How to strengthen your employee brand and retain talent
We’ve found that there are four cornerstones to effective brands, and your employee brand is no different. Thinking about the consumer brands in the “aces” category, they have absolutely conquered these four areas and deliver on them every step of the way. In order for you to build and deliver an effective employee brand, you will need to have made solid and consistent progress in each of these four areas.
-
Foundation and direction. Building a strong employee brand that will retain talent is a bit like building a house: it requires a detailed blueprint and strong foundation. Firms with strong employee brands have:
- Partners who are focused on employee retention as a key metric
- Metrics to hold partners, directors, managers and supervisors accountable for retention
- Consequences for partners, directors, managers and supervisors who are talent repellants rather than talent magnets
- A commitment—verbal and written—to be a great place to work
2. Culture and environment. Do your new hires need to guess at what your culture is all about? Is there a maze of political hoops people need to jump through to get something done? Is trust apparent? Is there leadership, or is it just management? How about the work environment—is it collegial, team-based, and collaborative, or individualistic, disjointed, and segregated by practice group?
Having a statement on your culture is a first good step toward creating a consistent and desirable employee brand. Many firms feel this is an unnecessary and even silly step, but going through the process of developing it brings many of the strengths and weaknesses of the culture to the forefront. This also allows you to identify the true “culture keepers,” as well as those who destroy what you’re trying to accomplish. You can also evaluate new people, practices, and other firm opportunities against your culture to determine if they will be a match. But without a written statement, it’s hard to measure and manage against your culture.
3. Visual cues. Once your eyes are open to the concept of employee brands, you can’t miss firms with strong ones. When you walk into their offices, visit their Web sites, and attend their state-of-the-firm meetings, you see a consistent set of visual clues that point to their employee value proposition. Google does this with those ubiquitous lava lamps in the company’s primary colors: they’re in the lobby, in employees’ offices, on the Web site, and serve as a totem for the “Do No Harm” values espoused by the company’s founders.
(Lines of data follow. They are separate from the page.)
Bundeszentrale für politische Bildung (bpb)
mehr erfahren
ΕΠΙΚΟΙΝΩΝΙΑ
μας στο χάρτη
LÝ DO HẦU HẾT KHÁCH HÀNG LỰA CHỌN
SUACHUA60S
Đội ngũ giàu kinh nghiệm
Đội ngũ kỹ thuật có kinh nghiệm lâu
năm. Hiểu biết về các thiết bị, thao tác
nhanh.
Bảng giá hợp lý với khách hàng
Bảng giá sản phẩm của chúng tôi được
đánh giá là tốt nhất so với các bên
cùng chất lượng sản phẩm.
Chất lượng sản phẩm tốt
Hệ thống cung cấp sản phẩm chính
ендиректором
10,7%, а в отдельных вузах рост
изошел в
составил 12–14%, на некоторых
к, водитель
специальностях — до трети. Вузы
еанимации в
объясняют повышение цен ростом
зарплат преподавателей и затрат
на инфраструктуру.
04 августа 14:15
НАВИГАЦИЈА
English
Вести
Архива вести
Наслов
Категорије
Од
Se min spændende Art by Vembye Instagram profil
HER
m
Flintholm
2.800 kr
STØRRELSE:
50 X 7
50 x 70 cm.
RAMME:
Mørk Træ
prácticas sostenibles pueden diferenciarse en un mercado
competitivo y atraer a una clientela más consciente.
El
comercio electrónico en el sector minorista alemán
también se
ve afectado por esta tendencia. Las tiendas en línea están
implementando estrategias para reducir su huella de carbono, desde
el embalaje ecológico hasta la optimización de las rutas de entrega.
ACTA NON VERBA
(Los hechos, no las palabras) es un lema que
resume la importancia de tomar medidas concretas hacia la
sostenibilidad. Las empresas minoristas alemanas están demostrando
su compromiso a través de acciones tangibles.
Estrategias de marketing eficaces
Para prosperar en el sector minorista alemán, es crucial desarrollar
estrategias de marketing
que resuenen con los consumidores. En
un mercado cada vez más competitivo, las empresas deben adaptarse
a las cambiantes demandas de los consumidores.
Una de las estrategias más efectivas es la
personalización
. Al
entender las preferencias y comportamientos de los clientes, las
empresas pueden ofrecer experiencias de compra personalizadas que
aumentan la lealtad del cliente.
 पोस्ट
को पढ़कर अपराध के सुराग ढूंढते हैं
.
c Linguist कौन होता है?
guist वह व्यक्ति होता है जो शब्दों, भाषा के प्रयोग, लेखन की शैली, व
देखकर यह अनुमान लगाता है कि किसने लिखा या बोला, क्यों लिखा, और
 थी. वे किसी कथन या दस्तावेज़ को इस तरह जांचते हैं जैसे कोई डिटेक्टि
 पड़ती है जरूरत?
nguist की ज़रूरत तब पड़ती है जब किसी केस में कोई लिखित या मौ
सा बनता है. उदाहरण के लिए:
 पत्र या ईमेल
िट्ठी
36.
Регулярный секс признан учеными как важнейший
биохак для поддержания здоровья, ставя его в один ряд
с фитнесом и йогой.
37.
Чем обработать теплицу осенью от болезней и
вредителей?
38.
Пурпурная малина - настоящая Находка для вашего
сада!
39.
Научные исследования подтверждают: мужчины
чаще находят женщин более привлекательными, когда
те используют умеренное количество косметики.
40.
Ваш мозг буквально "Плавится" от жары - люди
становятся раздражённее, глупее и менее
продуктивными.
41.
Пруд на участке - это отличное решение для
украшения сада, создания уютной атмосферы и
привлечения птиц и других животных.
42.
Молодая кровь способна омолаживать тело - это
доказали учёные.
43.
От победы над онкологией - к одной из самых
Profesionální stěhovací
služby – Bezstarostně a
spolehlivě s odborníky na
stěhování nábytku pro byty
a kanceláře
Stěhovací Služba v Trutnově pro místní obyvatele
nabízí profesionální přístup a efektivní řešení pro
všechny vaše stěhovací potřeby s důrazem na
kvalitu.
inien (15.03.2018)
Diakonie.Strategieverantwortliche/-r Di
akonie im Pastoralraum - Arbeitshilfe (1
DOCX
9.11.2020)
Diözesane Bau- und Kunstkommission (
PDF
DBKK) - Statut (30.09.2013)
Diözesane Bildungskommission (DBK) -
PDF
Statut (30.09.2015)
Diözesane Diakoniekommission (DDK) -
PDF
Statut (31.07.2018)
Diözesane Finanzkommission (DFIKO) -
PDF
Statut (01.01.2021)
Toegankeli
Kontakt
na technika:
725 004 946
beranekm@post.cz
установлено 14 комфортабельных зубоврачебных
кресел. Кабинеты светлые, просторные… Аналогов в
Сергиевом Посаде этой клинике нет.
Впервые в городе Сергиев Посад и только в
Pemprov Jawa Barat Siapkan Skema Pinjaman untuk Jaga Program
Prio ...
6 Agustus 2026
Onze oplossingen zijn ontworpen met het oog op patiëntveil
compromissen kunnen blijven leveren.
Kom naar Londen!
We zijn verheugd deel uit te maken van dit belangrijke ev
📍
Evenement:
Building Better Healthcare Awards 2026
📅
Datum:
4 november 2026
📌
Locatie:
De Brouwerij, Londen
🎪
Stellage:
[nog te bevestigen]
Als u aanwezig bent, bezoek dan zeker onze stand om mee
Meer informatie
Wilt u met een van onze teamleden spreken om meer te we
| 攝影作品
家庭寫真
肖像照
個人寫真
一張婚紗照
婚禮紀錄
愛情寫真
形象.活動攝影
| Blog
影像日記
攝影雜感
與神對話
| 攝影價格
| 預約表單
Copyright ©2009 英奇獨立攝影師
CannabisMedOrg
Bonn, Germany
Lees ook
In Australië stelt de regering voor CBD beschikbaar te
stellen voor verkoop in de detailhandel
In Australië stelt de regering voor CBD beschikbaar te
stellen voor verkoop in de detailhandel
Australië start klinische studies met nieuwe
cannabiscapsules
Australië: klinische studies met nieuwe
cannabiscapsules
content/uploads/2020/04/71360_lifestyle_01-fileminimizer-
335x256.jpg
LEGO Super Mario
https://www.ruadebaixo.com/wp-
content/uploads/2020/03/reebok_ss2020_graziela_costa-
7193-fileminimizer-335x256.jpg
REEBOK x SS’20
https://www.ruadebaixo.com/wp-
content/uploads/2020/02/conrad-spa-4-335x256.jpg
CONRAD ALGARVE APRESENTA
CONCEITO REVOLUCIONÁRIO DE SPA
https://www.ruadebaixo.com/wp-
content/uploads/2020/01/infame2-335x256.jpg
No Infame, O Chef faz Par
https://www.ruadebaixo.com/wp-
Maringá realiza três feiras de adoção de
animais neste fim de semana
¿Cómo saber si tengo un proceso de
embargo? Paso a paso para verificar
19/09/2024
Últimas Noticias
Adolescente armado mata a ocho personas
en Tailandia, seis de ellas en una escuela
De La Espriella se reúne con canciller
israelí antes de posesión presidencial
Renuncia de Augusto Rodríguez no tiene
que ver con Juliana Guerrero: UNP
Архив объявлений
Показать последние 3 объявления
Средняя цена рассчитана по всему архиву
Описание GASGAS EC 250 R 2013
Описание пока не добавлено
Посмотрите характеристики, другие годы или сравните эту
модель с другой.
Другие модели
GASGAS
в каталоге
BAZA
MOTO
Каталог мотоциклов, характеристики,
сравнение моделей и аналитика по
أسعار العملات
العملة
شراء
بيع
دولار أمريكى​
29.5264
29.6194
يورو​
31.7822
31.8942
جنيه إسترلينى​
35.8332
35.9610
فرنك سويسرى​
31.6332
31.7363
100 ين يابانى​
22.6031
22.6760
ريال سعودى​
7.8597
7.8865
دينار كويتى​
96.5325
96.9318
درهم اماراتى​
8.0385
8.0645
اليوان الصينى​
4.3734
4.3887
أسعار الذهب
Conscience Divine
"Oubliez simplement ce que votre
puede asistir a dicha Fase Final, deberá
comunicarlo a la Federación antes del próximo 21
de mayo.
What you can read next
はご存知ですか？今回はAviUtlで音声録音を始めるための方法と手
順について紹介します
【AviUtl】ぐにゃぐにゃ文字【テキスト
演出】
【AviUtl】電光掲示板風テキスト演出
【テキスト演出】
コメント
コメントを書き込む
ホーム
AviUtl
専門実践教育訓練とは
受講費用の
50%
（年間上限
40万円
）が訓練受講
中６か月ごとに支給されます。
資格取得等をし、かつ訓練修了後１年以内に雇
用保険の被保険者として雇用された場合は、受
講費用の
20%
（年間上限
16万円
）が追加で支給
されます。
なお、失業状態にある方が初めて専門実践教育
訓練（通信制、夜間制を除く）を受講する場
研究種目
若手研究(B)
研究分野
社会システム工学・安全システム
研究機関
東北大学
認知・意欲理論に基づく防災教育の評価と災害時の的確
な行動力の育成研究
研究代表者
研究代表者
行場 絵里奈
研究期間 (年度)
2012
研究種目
Having strong, integrated visuals at your firm shows a level of professionalism that makes employees proud to be associated with you. Conversely, when your Web site, lobbies, conference rooms, employee work areas, recruiting materials, and marketing collateral are disjointed and uncoordinated, it’s akin to being physically disheveled.
4. Verbal cues. Is the culture and environment saying one thing, but people are muttering other things? What you say gets heard, and if it is not in line with your overall employee brand, you have a problem. Are partners condescending? Are managers oblivious of people issues? Do people say “that’s not my job?” Or, do you hear retention language, supportive comments, and motivation toward a common goal? When the managing partner speaks to the firm, does he or she clearly support the employee brand, or are you not sure?
This is perhaps the hardest component to measure and manage, but if the root of the employee brand is clear and accurate, it can be effectively supported verbally.
Making it happen at your firm
In summary, if you want to develop an effective and winning employee brand, you will need to really focus on it. Just like a growth or recruiting goal, retention needs a plan, concerted effort, leadership, a budget, and a combination of human resources, marketing, and the commitment of the firm’s leaders. Any of you who have undergone a comprehensive firm re-branding effort knows that it takes time and money to make it happen. Your employee brand is no different.
You know that an effective employee brand will pay dividends in terms of a strong and desirable culture, greater profitability, easier recruiting, and an improved environment. So, identify your strengths, prop up your weaknesses, build a plan and timeline, implement and manage and measure your results. With a targeted effort, you will begin to see a positive ROI!